== Extracted data ==
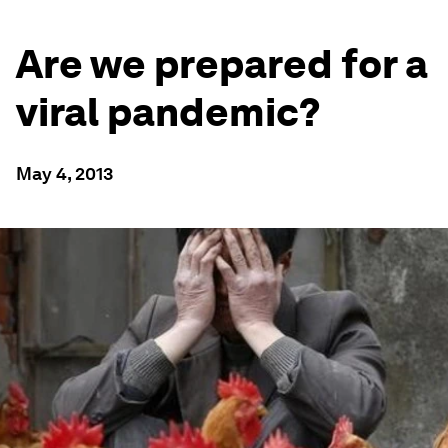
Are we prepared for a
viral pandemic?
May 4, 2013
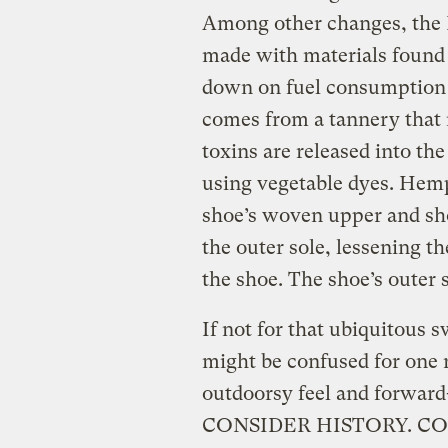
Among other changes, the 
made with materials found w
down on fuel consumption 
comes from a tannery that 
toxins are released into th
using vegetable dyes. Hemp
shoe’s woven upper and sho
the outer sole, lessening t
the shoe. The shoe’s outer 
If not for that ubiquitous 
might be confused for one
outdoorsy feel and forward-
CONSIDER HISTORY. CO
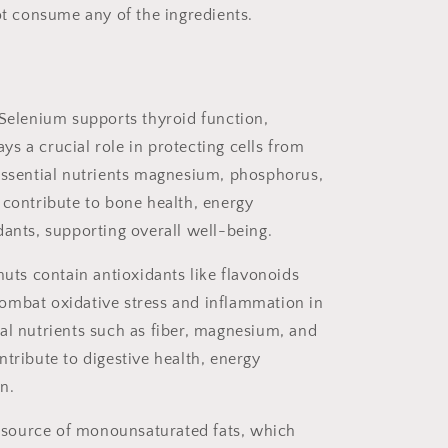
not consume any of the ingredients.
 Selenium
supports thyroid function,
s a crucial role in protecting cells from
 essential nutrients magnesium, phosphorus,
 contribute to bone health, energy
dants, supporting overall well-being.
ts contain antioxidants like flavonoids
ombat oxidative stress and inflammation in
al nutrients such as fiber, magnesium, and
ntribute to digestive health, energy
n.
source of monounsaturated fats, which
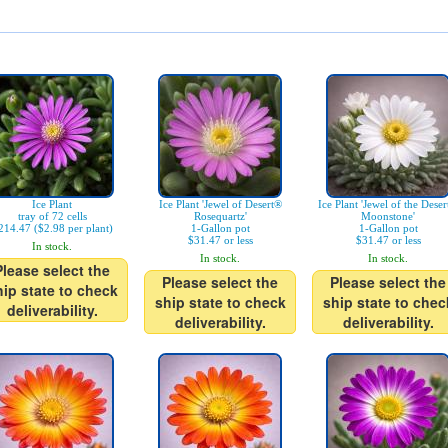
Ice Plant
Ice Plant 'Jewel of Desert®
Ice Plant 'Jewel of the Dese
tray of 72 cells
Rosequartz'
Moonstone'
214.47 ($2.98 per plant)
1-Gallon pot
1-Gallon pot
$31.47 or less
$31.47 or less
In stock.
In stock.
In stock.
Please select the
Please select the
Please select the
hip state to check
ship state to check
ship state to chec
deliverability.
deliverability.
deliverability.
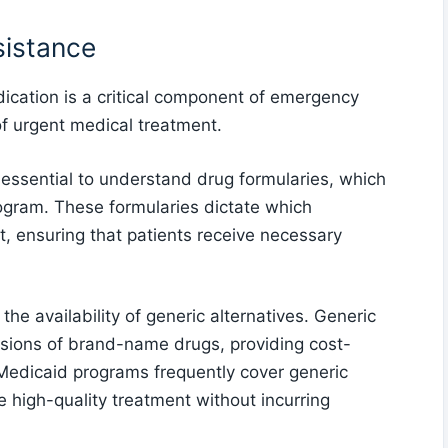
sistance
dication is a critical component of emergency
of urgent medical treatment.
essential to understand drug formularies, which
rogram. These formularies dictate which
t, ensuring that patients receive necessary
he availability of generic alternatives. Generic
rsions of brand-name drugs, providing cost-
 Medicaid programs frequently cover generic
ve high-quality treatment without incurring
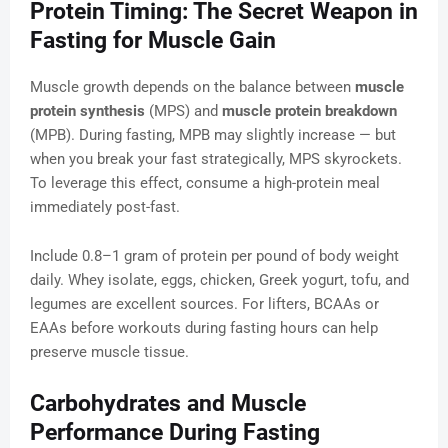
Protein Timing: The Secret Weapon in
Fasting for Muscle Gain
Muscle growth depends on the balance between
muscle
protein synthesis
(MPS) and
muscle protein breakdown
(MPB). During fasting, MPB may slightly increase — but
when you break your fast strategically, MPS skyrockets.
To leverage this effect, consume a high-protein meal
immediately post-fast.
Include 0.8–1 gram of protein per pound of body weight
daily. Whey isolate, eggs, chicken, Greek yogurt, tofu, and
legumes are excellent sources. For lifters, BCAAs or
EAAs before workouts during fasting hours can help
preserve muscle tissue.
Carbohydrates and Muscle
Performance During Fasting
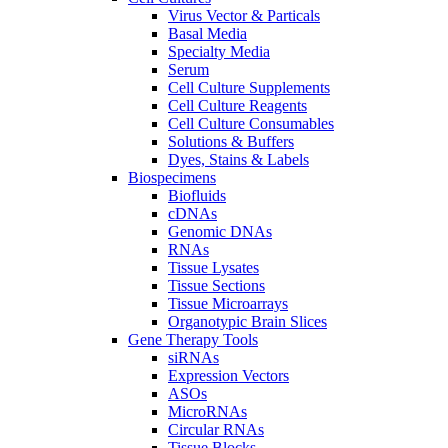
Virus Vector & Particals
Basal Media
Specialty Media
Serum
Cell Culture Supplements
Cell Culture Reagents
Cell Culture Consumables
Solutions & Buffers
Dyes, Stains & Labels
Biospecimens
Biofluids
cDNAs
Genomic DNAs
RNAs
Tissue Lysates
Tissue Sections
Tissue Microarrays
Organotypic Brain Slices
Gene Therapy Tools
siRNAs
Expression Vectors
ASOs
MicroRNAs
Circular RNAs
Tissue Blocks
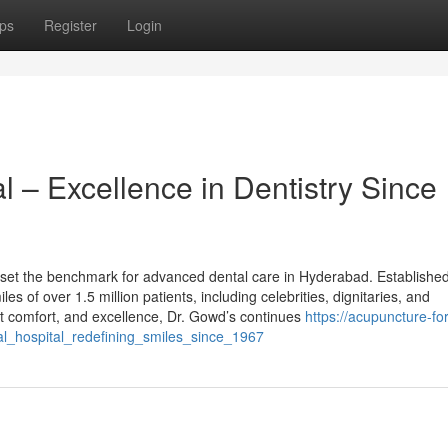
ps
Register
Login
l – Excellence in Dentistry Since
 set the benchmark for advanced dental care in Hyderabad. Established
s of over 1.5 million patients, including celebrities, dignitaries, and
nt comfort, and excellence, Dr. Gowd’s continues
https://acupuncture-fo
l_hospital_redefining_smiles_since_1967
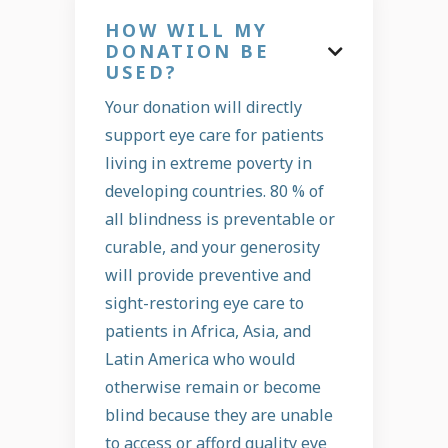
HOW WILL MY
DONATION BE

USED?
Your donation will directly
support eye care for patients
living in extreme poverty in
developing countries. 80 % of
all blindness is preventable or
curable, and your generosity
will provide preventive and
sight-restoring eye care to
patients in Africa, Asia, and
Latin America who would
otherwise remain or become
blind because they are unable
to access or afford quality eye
===
Exercise directions
Return all lines from the entries that contain the string "high".

Solved exercise
ve high-quality treatment without incurring
To leverage this effect, consume a high-protein meal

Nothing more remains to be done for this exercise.